Suffice to say, The Fall are everything that their unqualified predecessors would love to be. Alternative, gripping, cool, dangerous, energetic. Mark E might lead them with the detached swank of a cockerel, and guitarists Scanlon and Hanley might not scissor-kick AT ALL, but their sound is infused with a tension and control that no-one else here today has the recipe for. Now back to bands who look just like taller members of the audience. (A picture of Smith accompanies the article with the caption 'I should be top of the bill y'know cock', another all-dayerline up challenge for the great Mark E Smith).

(NME)

Ah, The FALL. It’s good to see them inject some vitriol and contrariness into the day’s anaemic bloodstream, but also a damning indictment of the bill that we have to rely on the bloody Fall, hardly The Schock Of The New, for thrills and excitement.
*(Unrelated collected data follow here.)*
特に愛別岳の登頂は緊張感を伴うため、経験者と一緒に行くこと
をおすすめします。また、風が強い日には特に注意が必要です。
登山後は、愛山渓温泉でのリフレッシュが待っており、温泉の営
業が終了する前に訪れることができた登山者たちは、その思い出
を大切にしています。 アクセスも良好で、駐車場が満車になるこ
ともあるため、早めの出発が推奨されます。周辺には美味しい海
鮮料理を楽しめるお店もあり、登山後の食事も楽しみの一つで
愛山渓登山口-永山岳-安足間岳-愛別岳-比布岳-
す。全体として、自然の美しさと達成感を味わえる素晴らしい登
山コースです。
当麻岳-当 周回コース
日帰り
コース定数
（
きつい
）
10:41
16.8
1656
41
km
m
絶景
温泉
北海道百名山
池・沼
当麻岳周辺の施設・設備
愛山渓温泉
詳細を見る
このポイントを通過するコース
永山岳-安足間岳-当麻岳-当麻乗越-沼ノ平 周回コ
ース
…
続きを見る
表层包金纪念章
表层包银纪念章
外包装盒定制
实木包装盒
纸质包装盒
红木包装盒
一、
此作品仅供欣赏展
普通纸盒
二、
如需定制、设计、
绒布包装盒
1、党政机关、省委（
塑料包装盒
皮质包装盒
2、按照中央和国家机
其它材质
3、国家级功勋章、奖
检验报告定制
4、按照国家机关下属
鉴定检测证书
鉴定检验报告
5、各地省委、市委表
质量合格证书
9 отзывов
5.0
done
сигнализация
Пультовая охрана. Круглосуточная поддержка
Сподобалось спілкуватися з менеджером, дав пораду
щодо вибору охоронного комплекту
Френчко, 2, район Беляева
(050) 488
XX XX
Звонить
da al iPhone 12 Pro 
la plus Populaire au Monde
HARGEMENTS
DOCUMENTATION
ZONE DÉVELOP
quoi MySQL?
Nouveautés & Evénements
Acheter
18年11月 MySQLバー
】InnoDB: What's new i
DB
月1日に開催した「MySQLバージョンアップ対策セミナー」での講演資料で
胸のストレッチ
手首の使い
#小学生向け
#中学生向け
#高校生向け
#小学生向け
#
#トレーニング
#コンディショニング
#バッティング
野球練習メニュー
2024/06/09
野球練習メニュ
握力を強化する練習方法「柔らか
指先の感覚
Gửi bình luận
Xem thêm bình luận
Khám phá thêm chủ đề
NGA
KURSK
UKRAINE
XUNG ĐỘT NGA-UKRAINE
Mark E. Smith, stick-thin and brimming with irony and double meanings, doesn’t even bother to hide his yawning indifference to today’s event, but still The Fall bristle with casual savagery and subterfuge. Yeah, this is what the day needs. It’s just another Fall gig and so they churn out their Greatest Hits (ahem) festival set, the one I saw them do at Glasters four weeks ago and Reading two years ago: ‘Mr Pharmacist’, ‘Telephone Thing’, ‘Big New Prinz’. Yet even on auto-pilot The Fall are still querrulous, nitpicking, combustible and definitely individualistic. Smith continues to honour his own private, itchy sense of integrity, still plays the detached and slightly deranged social commentator astutely, and The Fall are as obscure, abstracted and quietly brilliant as ever. Excellent.